Electrical stimulation of the brain has been used to treat any number of neurological disorders including, for example, pain and movement disorders. Electrical leads having many electrodes are implanted in the brain such that one or more cathodal electrodes and one or more anodal electrodes are in optimal locations to produce benefits or to minimize undesirable side effects. An implantable pulse generator (IPG) generates signals to deliver electrical stimulation to the brain tissue via the electrodes. These electrodes or electrodes in other leads, may be also used to record electrical signals that, once adequately processed and analyzed using implantable or portable devices, may be used to monitor the state of the tissue or organ and to also deliver a therapy when this state is approaching abnormalcy. Additionally or alternatively, sets of inputs catheters carrying drugs may be selectively connected to sets of output catheters for drug delivery to surrounding tissue.

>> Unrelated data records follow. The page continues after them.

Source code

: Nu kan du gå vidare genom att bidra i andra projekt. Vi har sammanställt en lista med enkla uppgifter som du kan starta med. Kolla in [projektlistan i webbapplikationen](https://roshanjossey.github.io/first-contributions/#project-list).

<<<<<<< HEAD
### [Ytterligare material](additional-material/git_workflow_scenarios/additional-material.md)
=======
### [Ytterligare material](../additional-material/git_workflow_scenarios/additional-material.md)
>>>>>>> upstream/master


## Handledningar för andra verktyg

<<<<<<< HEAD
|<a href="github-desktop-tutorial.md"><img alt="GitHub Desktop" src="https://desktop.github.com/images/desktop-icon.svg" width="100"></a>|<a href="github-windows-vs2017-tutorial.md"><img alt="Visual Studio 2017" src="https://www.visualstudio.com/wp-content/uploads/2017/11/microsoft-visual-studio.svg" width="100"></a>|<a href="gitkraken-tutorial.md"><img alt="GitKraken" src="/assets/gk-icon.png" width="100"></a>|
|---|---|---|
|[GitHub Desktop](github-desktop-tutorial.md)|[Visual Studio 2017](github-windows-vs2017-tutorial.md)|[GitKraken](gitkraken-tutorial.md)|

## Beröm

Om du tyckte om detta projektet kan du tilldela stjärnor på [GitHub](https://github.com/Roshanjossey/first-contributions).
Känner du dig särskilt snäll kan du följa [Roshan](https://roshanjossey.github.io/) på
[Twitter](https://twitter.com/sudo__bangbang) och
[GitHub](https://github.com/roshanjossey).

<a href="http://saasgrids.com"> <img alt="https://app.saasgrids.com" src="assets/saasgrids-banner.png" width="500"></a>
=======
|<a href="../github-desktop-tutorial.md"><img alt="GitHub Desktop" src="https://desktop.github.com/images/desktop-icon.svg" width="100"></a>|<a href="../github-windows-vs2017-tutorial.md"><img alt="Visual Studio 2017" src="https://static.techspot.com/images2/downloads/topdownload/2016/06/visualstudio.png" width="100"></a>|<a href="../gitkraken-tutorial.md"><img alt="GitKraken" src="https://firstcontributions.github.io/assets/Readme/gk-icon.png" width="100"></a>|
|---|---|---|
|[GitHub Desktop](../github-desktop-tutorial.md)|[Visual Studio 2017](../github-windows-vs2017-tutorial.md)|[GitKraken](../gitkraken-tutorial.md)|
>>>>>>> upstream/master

Depending on the disorder, sensing and or therapy systems may utilize a large number of electrodes or catheters to monitor and treat the disorder. Accordingly, the treating physician may configure the system with a spatial configuration of cathodes and anodes or of catheters that is best suited for any particular disorder or patient. If required, the treating physician may later optimize the electrode or catheter spatial configuration by selecting different electrodes or catheters from those originally chosen. Also, leads/electrodes or catheters may shift or migrate (in reference to the intended monitoring or therapy target) after being implanted, the chosen electrodes or catheters may “break,” or the intended target site may change over time. To either improve the therapeutic benefits or to replace malfunctioning or off-target electrodes or catheters in prior-art implanted medical devices often requires a major surgical procedure.
Therefore, it is desirable to: a) implant more sensing and/or therapy elements than those actually used (i.e., those which sense electrical signals and/or through which currents or drugs are actually delivered to tissue) so that, by switching certain elements OFF and others ON, electrical currents or drugs continue to be delivered to the intended target or to a new one located within the spatial domain/reach of the sensing and/or therapy elements; and b) accomplish these tasks without further surgery.
Therefore, there exists a need in the art for implantable interfaces for electrical monitoring and/or stimulation and/or for drug delivery having a plurality/surplus of electrodes or catheters that may be selectively chosen and coupled to monitor tissue electrical signals and deliver electrical stimulation or drugs to desired neural tissue, without exceeding or violating size constraints for implantability and/or without requiring additional surgeries.